Пребывание в Петербурге и в Москве много было отравлено недавним страшным событием. К грустным, тяжелым воспоминаниям о самых близких людях, в нем безвозвратно погибших[192]
, присоединилось еще печальное, унылое зрелище их осиротелых и огорченных семейств. Рана собственного неуспеха по возвращении в Россию раскрылась и обнаружилась с новой силой и новой свежестью[193], свое положение он считал положением совершенного падения. Состояние здоровья ухудшалось; имущественные дела тревожили. Он придумал удаление в деревню[194] к старухе-тетке, где, однако же, не ужился. Пробывши там очень недолго, окончательно вернулся в Москву, из которой никогда уже более не выезжал.Поселившись в Москве, с совершенно расстроенным здоровьем, почитая свою карьеру невозвратно уничтоженною, он предался некоторого рода отчаянию. Человек света и общества по преимуществу, сделался одиноким, угрюмым нелюдимом. Уже грозили помешательство и маразм[195]

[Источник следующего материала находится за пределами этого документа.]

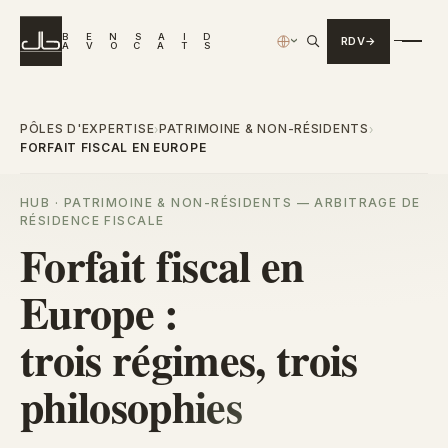
B
E
N
S
A
I
D
RDV
›
A
V
O
C
A
T
S
PÔLES D'EXPERTISE
PATRIMOINE & NON-RÉSIDENTS
›
›
FORFAIT FISCAL EN EUROPE
HUB · PATRIMOINE & NON-RÉSIDENTS — ARBITRAGE DE
RÉSIDENCE FISCALE
Forfait fiscal en
Europe :
trois régimes, trois
philosophies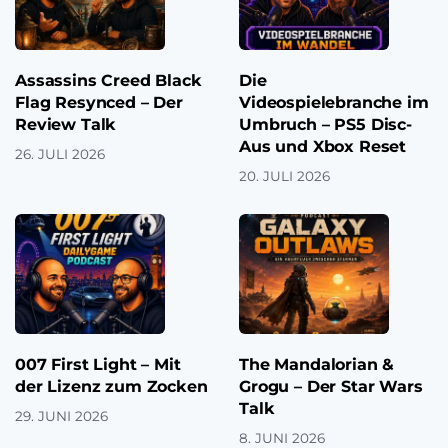
Assassins Creed Black
Die
Flag Resynced – Der
Videospielebranche im
Review Talk
Umbruch – PS5 Disc-
Aus und Xbox Reset
26. JULI 2026
20. JULI 2026
007 First Light – Mit
The Mandalorian &
der Lizenz zum Zocken
Grogu – Der Star Wars
Talk
29. JUNI 2026
8. JUNI 2026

, когда прихотливая, полная неведомых еще могуществ его натура внезапным таинственным усилием вынесла его из этого бедственного состояния и указала ему новое, иное поприще, иные неизведанные пути, прославлением, блеском и пользою более богатые и обильные, нежели все до того его манившие… Под колоколами старого Кремля, в самом сердце русского отечества, в «вечном городе» России, в великой исторической, живописной, столько ему знакомой, столько им изученной, столько ему дорогой и столько им любимой Москве было ему суждено вписать свое имя в страницы истории, вкусить от сладости знаменитости и от горечи гонения и неумирающими, непримиримыми, беспощадными ненавистями, жаркими, пламенными, горячими привязанностями, упоительным громом хвалы, позорным громом ругательства, славою и преследованием – воздвигнуть для себя то самое высокое из всех человеческих судилищ, которое существует, может быть, не в одной только своей стране, и уже, конечно, только в одном потомстве[196].